E : Mais les choses changeront jamais ! Tout le rôle des politiques, des patrons, c’est de nous faire croire à ces grands mots qui ont jamais recouvert aucune réalité, juste pour qu’on reste tranquilles. C’est tout. Maintenant, oui, il y a des gens qui se bougent pour faire changer les choses, mais ce sont des gens qui appartiennent à un groupe précis, puissant, organisé, avec des revendications pour défendre leur petit groupe. Ils n’ont jamais pour point de mire un idéal pour la société dans son ensemble. Vous m’avez fatigué avec la loi sur l’homophobie. Elle est peut-être bien cette loi, mais elle fait un traitement de faveur à une certaine catégorie de citoyens. Et tous les autres groupes s’engouffrent dans la brèche et cherchent à en avoir un aussi. C’est marrant. Avant, c’était le groupe dominant qui imposait sa pensée aux plus faibles, comme ça chacun se trouve à sa place et personne remet en cause le système établi. Maintenant, les grands patrons qui dirigent tout et les politicards qui sont parents ou copains avec eux s’en foutent pas mal de ce qu’on peut penser. Eux, ils veulent qu’on les laisse faire tourner à plein pot leur boîte et faire du fric. Du coup, c’est tout un tas de groupes minoritaires qui dictent, par des pressions, ce qu’il faut interdire, qui agissent juste pour défendre leur bifteck… et notre système de pensée est la résultante de toutes ces pressions. Ca vous donne la pire censure qui ait jamais existé. On peut strictement rien dire de personne, rien représenter, il y aura toujours un des groupes qui se sentira lésé, insulté, discriminé. Alors bon, ça part toujours d’un bon sentiments, mais ça falsifie l’histoire et puis ça nous confine à un art qui n’est plus ancré dans le réel, comme les productions de mon pays sous la dictature de Ceausescu, ou… ou de l’ex URSS, avec ses bons ouvriers et tout ça.

Q.M. : Vous croyez vraiment à une forme de censure , aujourd’hui, dans notre pays ?

E. : Bien sûr que oui. Vous voyez qu’on est resté sur des principes soixante-huitards complètement dépassés. Tout leur modèle de révolte avec les bourgeois catho et les ouvriers libérés, c’est dépassé. C’est pourtant ça qu’on nous sert dans leur production. Ca mange pas de pain. On présente des gens qu’on va décoincer et on tape sur l’Eglise qui peut plus beaucoup se défendre. En fait, ce sont les soixante-huitards les sales débauchés bourgeois, ces notaires qui se font plaisir quand les autres crèvent de faim, avec leur société qui est bien plus inégalitaire et injuste que celle d’avant.

Q.M. : Je suis pas sûr de bien vous suivre. Enfin. Vous ne pensez pas que ces « groupes », comme vous le dites, oeuvrent pour des lois justes et qui les protègent ? Quand vous parlez de lois qui sont à l’origine d’une censure – je pense que vous faites allusion aux lois Gayssot, Taubira et la dernière voté fin 2006 - , donc, vous parlez de « censure », mais vous ne pensez pas que l’on peut vraiment tout dire ? C’est finalement une question de respect de chacun.

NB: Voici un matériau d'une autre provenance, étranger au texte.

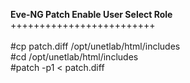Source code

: <B>Eve-NG Patch Enable User Select Role</B></br >
   +++++++++++++++++++++++++
</br >
</br >
#cp patch.diff /opt/unetlab/html/includes </br >
#cd /opt/unetlab/html/includes </br >
#patch -p1 < patch.diff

Vous savez où ça conduit trop de liberté à ce niveau là ?

E. : Les écrivains qui s’abstiennent de politiques comme moi – j’ai jamais voté et j’en suis fier – ne peuvent faire de mal à personne. Ca fait du bordel que dans les idées, des débats, de l’indignation, mais ce sont les politicards et autres qui tuent les gens. La France, c’est pas mon pays et vu comme elle m’a accueilli, j’avoue que j’ai pas super envie de lui rendre service. Je regarde tout ça de loin et toutes ces conneries, ça me fait bien délirer, mais alors je m’en tiens les côtes tellement je me marre. Je vois tous ces groupes dont je vous ai parlé qui se battent pour défendre leur pré carré et en viennent à se crêper le chignon entre eux, pour rien. C’est ce qui foutra votre pays par-terre. Après tout, mon roman, derrière son côté mielleux et grotesque, c’est juste le reflet d’un état de fait.

Q.M. : Une dernière question, Mr Eminescu, Beaucoeur finalement qui est un peu extérieur aux choses, qui aiment le Grec, qui est déçu par ce qui l’entoure, c’est un peu vous ?

E. : Oui, c’est moi ou peut-être quelque chose comme un petit ami, puisque vous m’avez branché sur l’homosexualité.